Presidio Theatre 99 Moraga Ave. Recently restored and reopened, this 1939 mock-Spanish theater features many historic details as well as wide aisles, good sight lines, and a perfect rake of the 600 seats.
The Walt Disney Family Museum 104 Montgomery St.
Inn at the Presidio 42 Moraga Ave. 3 stories; 22 rooms. Some gas fireplaces. Children under 12 free. Pets ok. Evening wine & cheese reception; continental breakfast buffet. Self-parking. This unfussy inn is the first public lodging to open in the Presidio of San Francisco, a National Historic Landmark that is within the walls of one of the country’s oldest former military posts. It operates inside historic 1903 Pershing Hall (previously the post’s bachelor officers’ quarters), allowing guests to experience a taste of the privilege once reserved for top brass. The check-in desk is an actual desk, and guests can relax comfortably in a chair during check-in. Mellow ‘40s and ‘50s music softly sets the mood. Though the property has no restaurant or bar, several dining options are available within the Presidio gates, an easy walk away. At the inn, the original mess hall and officer’s lounge serve in their original capacity at breakfast. And though the inn has no on-site fitness facilities, plenty are available nearby within the gates, including a golf course, bowling alley, YMCA gym with indoor pool and hot tub, urban spa, fitness/Pilates/yoga studio, indoor rock-climbing studio, and trampoline park. An Ecology Trail begins behind the inn’s parking lot, and guests can additionally relax in an inviting army of rocking chairs located on the front porch and balconies as well as in front of a gas fire-pit on an outdoor patio in the back. Guest rooms are contemporary in style and spacious, though they do retain their original old-time wavy glass windows.
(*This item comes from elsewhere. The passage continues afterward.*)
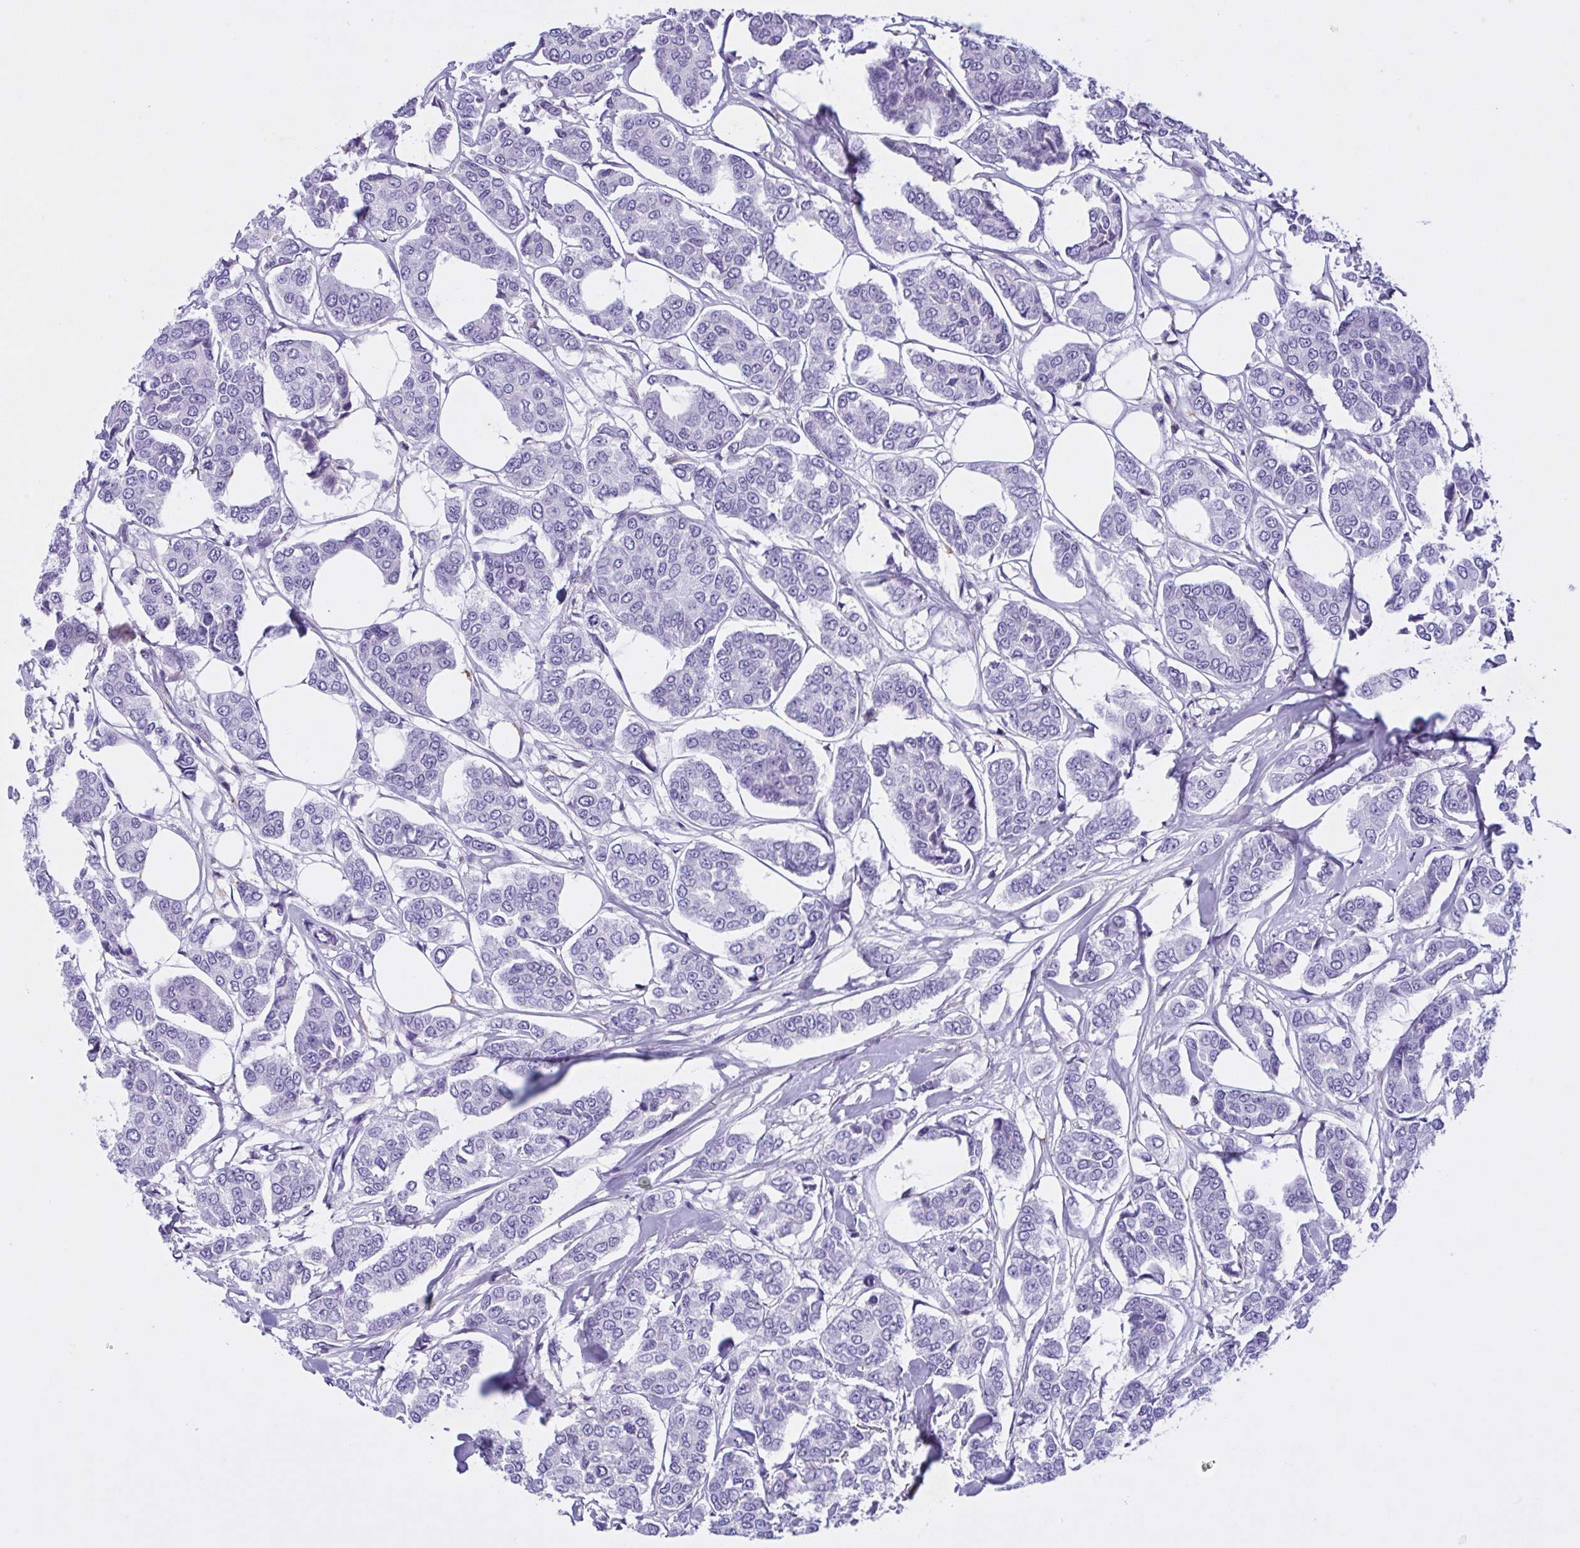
{"staining": {"intensity": "negative", "quantity": "none", "location": "none"}, "tissue": "breast cancer", "cell_type": "Tumor cells", "image_type": "cancer", "snomed": [{"axis": "morphology", "description": "Duct carcinoma"}, {"axis": "topography", "description": "Breast"}], "caption": "Immunohistochemistry of breast cancer (infiltrating ductal carcinoma) displays no positivity in tumor cells.", "gene": "F13B", "patient": {"sex": "female", "age": 94}}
Lodge at the Presidio 105 Montgomery St. 3 stories; 42 rooms. Parking $9. Pets ok. Evening wine and cheese; continental breakfast. Housed in a former 1890s army barracks, this is San Francisco’s closest lodging to the Golden Gate Bridge. Reflecting that fact, most rooms have stunning bay views. Public spaces include a spacious living room with fireplace, an outdoor patio with fire pit and view of the Golden Gate Bridge,
and a front porch with addictive teak rocking chairs. Original artwork pays homage to military men at rest and to the nature found right outside the door. Guest rooms feature high ceilings and spacious bathrooms with carrera marble vanities.